NEW YORK - The last standing piece of the World Trade Center towers - a seven-storey twisted metal ruin that has come to symbolise the terrorist attacks - was torn down yesterday and saved for possible use in a memorial.
"We're going to preserve as much of that wall as possible," said Mayor Rudolph Giuliani before workers attached cables to the structure and began bringing it to the ground.
"We may be doing a memorial with some or part of that wall."
The remnants of the south tower - the one struck by the second jetliner and the first to collapse - have been captured in scores of photos of ground zero since the September 11 attack on the twin 110-storey towers.
Amanda Gallaghre, a Manhattan tour guide, was one of several people watching near the site as the last chunk of the building came down. She was supposed to lead a tour of the World Trade Center on the afternoon of the attack.
The metal wall "should be part of a memorial, so it can stand as a lasting memory to all the people who died there," she said.
Mayor Giuliani said removal of the tower would also make cleanup efforts safer and easier.

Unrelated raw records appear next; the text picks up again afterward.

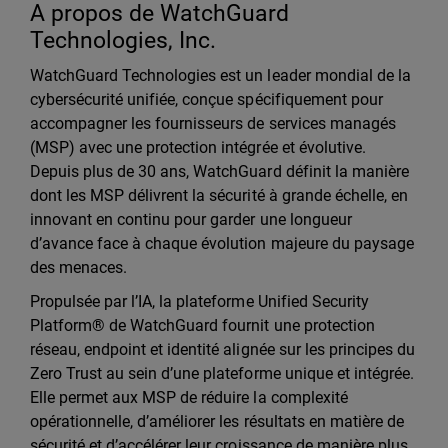
A propos de WatchGuard
Technologies, Inc.
WatchGuard Technologies est un leader mondial de la
cybersécurité unifiée, conçue spécifiquement pour
accompagner les fournisseurs de services managés
(MSP) avec une protection intégrée et évolutive.
Depuis plus de 30 ans, WatchGuard définit la manière
dont les MSP délivrent la sécurité à grande échelle, en
innovant en continu pour garder une longueur
d’avance face à chaque évolution majeure du paysage
des menaces.
Propulsée par l’IA, la plateforme Unified Security
Platform® de WatchGuard fournit une protection
réseau, endpoint et identité alignée sur les principes du
Zero Trust au sein d’une plateforme unique et intégrée.
Elle permet aux MSP de réduire la complexité
opérationnelle, d’améliorer les résultats en matière de
sécurité et d’accélérer leur croissance de manière plus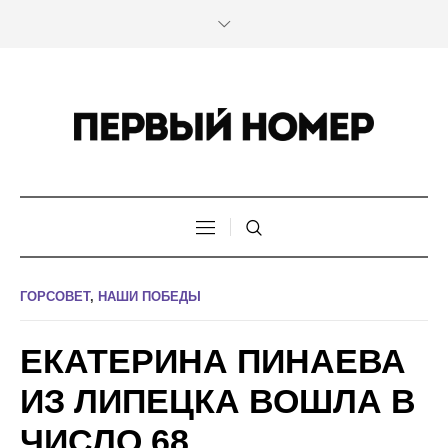
ГОРСОВЕТ
,
НАШИ ПОБЕДЫ
ЕКАТЕРИНА ПИНАЕВА
ИЗ ЛИПЕЦКА ВОШЛА В
ЧИСЛО 68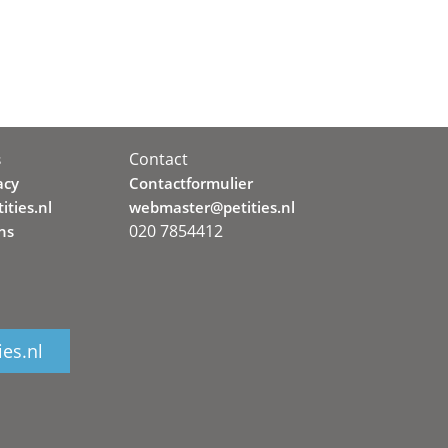
Contact
s
acy
Contactformulier
ities.nl
webmaster@petities.nl
020 7854412
ns
ies.nl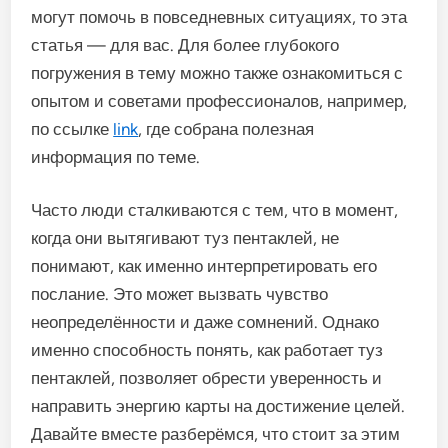
могут помочь в повседневных ситуациях, то эта
статья — для вас. Для более глубокого
погружения в тему можно также ознакомиться с
опытом и советами профессионалов, например,
по ссылке
link
, где собрана полезная
информация по теме.
Часто люди сталкиваются с тем, что в момент,
когда они вытягивают туз пентаклей, не
понимают, как именно интерпретировать его
послание. Это может вызвать чувство
неопределённости и даже сомнений. Однако
именно способность понять, как работает туз
пентаклей, позволяет обрести уверенность и
направить энергию карты на достижение целей.
Давайте вместе разберёмся, что стоит за этим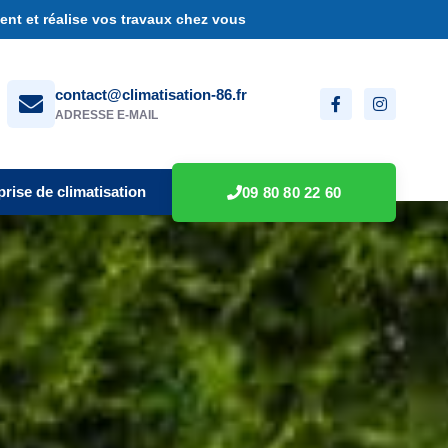
nt et réalise vos travaux chez vous
contact@climatisation-86.fr
ADRESSE E-MAIL
prise de climatisation
09 80 80 22 60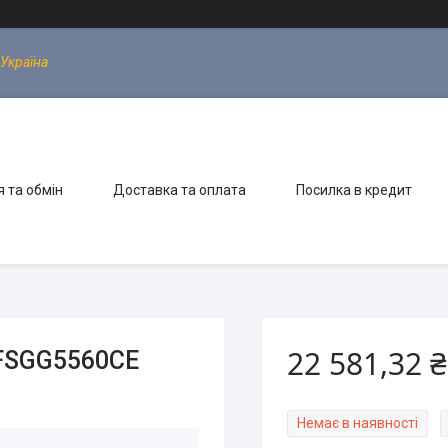
 Україна
 та обмін
Доставка та оплата
Посилка в кредит
22 581,32 ₴
 FSGG5560CE
Немає в наявності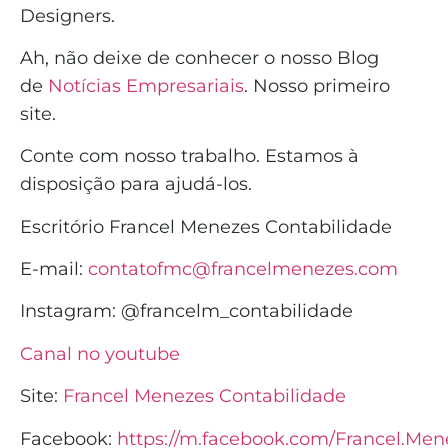
Designers.
Ah, não deixe de conhecer o nosso Blog
de
Notícias Empresariais
. Nosso primeiro
site.
Conte com nosso trabalho. Estamos à
disposição para ajudá-los.
Escritório Francel Menezes Contabilidade
E-mail:
contatofmc@francelmenezes.com
Instagram:
@francelm_contabilidade
Canal no youtube
Site:
Francel Menezes Contabilidade
Facebook:
https://m.facebook.com/Francel.Men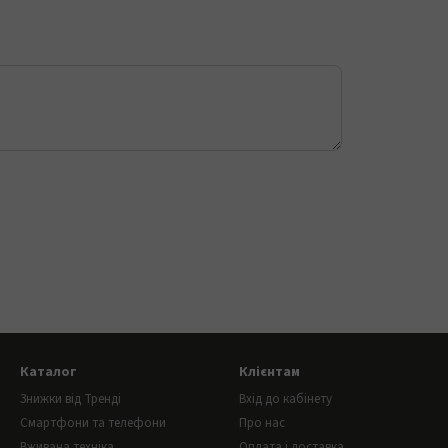
Каталог
Клієнтам
Знижки від Тренді
Вхід до кабінету
Смартфони та телефони
Про нас
Вживана техніка
Оплата і доставка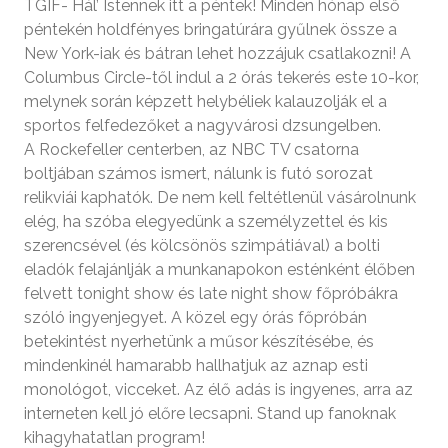
TGIF- Hál’ Istennek itt a péntek! Minden hónap első
péntekén holdfényes bringatúrára gyűlnek össze a
New York-iak és bátran lehet hozzájuk csatlakozni! A
Columbus Circle-től indul a 2 órás tekerés este 10-kor,
melynek során képzett helybéliek kalauzolják el a
sportos felfedezőket a nagyvárosi dzsungelben.
A Rockefeller centerben, az NBC TV csatorna
boltjában számos ismert, nálunk is futó sorozat
relikviái kaphatók. De nem kell feltétlenül vásárolnunk
elég, ha szóba elegyedünk a személyzettel és kis
szerencsével (és kölcsönös szimpátiával) a bolti
eladók felajánlják a munkanapokon esténként élőben
felvett tonight show és late night show főpróbákra
szóló ingyenjegyet. A közel egy órás főpróbán
betekintést nyerhetünk a műsor készítésébe, és
mindenkinél hamarabb hallhatjuk az aznap esti
monológot, vicceket. Az élő adás is ingyenes, arra az
interneten kell jó előre lecsapni. Stand up fanoknak
kihagyhatatlan program!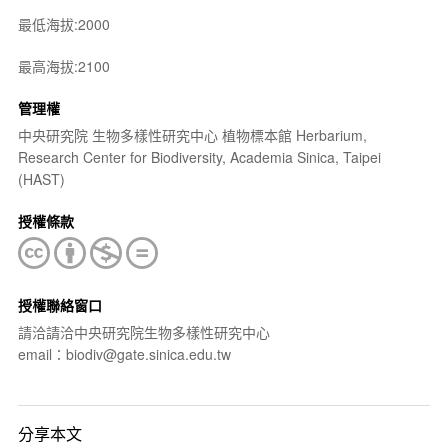
最低海拔:2000
最高海拔:2100
管理權
中央研究院 生物多樣性研究中心 植物標本館 Herbarium,
Research Center for Biodiversity, Academia Sinica, Taipei
(HAST)
授權條款
授權聯絡窗口
請洽請洽中央研究院生物多樣性研究中心
email：biodiv@gate.sinica.edu.tw
分享本文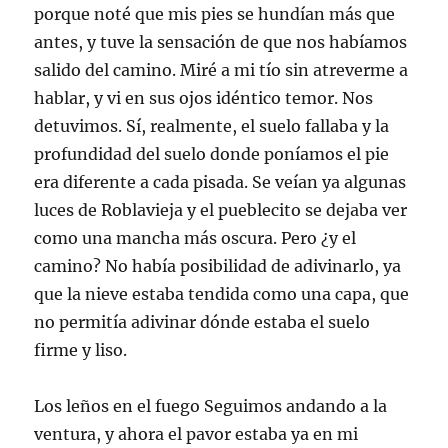
porque noté que mis pies se hundían más que
antes, y tuve la sensación de que nos habíamos
salido del camino. Miré a mi tío sin atreverme a
hablar, y vi en sus ojos idéntico temor. Nos
detuvimos. Sí, realmente, el suelo fallaba y la
profundidad del suelo donde poníamos el pie
era diferente a cada pisada. Se veían ya algunas
luces de Roblavieja y el pueblecito se dejaba ver
como una mancha más oscura. Pero ¿y el
camino? No había posibilidad de adivinarlo, ya
que la nieve estaba tendida como una capa, que
no permitía adivinar dónde estaba el suelo
firme y liso.
Los leños en el fuego Seguimos andando a la
ventura, y ahora el pavor estaba ya en mi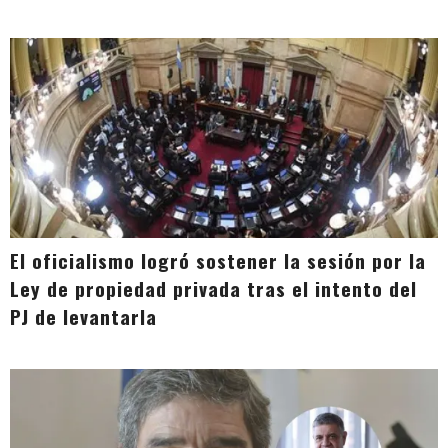
El oficialismo logró sostener la sesión por la
Ley de propiedad privada tras el intento del
PJ de levantarla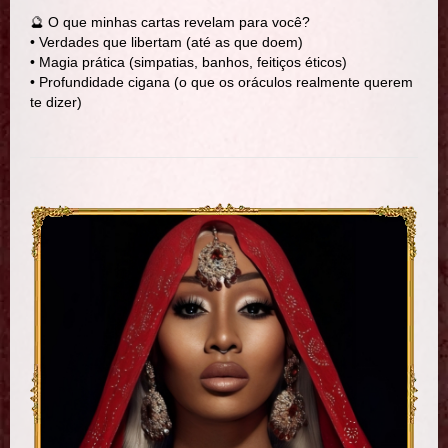
🔮 O que minhas cartas revelam para você?
• Verdades que libertam (até as que doem)
• Magia prática (simpatias, banhos, feitiços éticos)
• Profundidade cigana (o que os oráculos realmente querem
te dizer)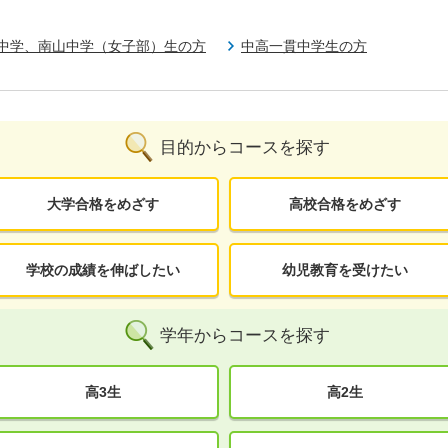
中学、南山中学（女子部）生の方
中高一貫中学生の方
目的からコースを探す
大学合格をめざす
高校合格をめざす
学校の成績を伸ばしたい
幼児教育を受けたい
学年からコースを探す
高3生
高2生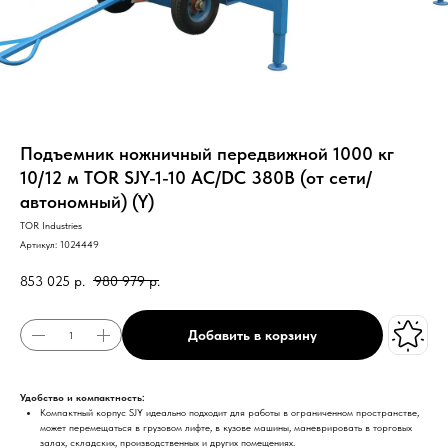
Подъемник ножничный передвижной 1000 кг
10/12 м TOR SJY-1-10 AC/DC 380В (от сети/
автономный) (Y)
TOR Industries
Артикул:
1024449
853 025
р.
980 979
р.
Добавить в корзину
Удобство и компактность:
Компактный корпус SJY идеально подходит для работы в ограниченном пространстве,
может перемещаться в грузовом лифте, в кузове машины, маневрировать в торговых
залах, складских, производственных и других помещениях.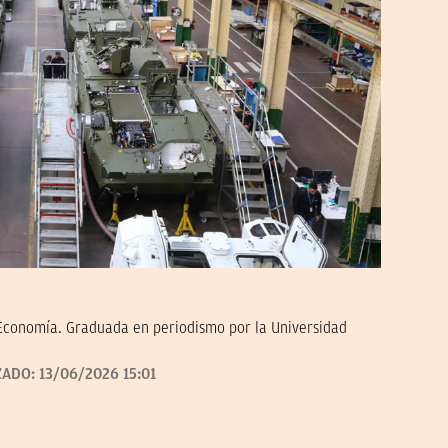
 Economía. Graduada en periodismo por la Universidad
ZADO:
13/06/2026 15:01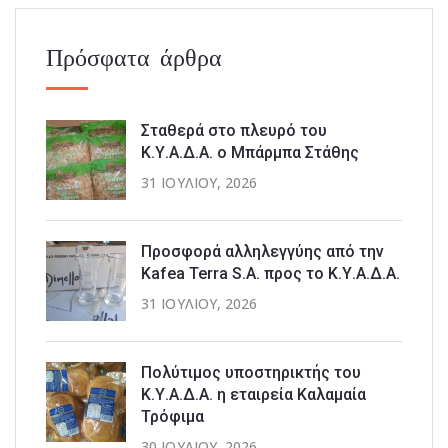
Πρόσφατα άρθρα
Σταθερά στο πλευρό του
Κ.Υ.Α.Δ.Α. ο Μπάρμπα Στάθης
31 ΙΟΥΛΊΟΥ, 2026
Προσφορά αλληλεγγύης από την
Kafea Terra S.A. προς το Κ.Υ.Α.Δ.Α.
31 ΙΟΥΛΊΟΥ, 2026
Πολύτιμος υποστηρικτής του
Κ.Υ.Α.Δ.Α. η εταιρεία Καλαμαία
Τρόφιμα
30 ΙΟΥΛΊΟΥ, 2026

Earlier, as New Yorkers voted in primaries for his replacement, the mayor encouraged residents to get on with life.
"Life is risky," he said. "You can decide to live your life afraid of that happening, or you can decide to live your life the way Americans live their lives, which is unafraid. There's no reason to have this increased fear."
Mayor Giuliani's comments came as workers started a third week of digging through the ruins of the twin towers and as the families of the more than 6600 victims began receiving help in paying their bills.
The mayor said statistics showed that violent crime had plunged in the two weeks since the terrorist attack. New York was now the safest large city in America, he said.
The number of confirmed dead at the World Trade Center rose yesterday to 287 as the number of missing dropped to 6347.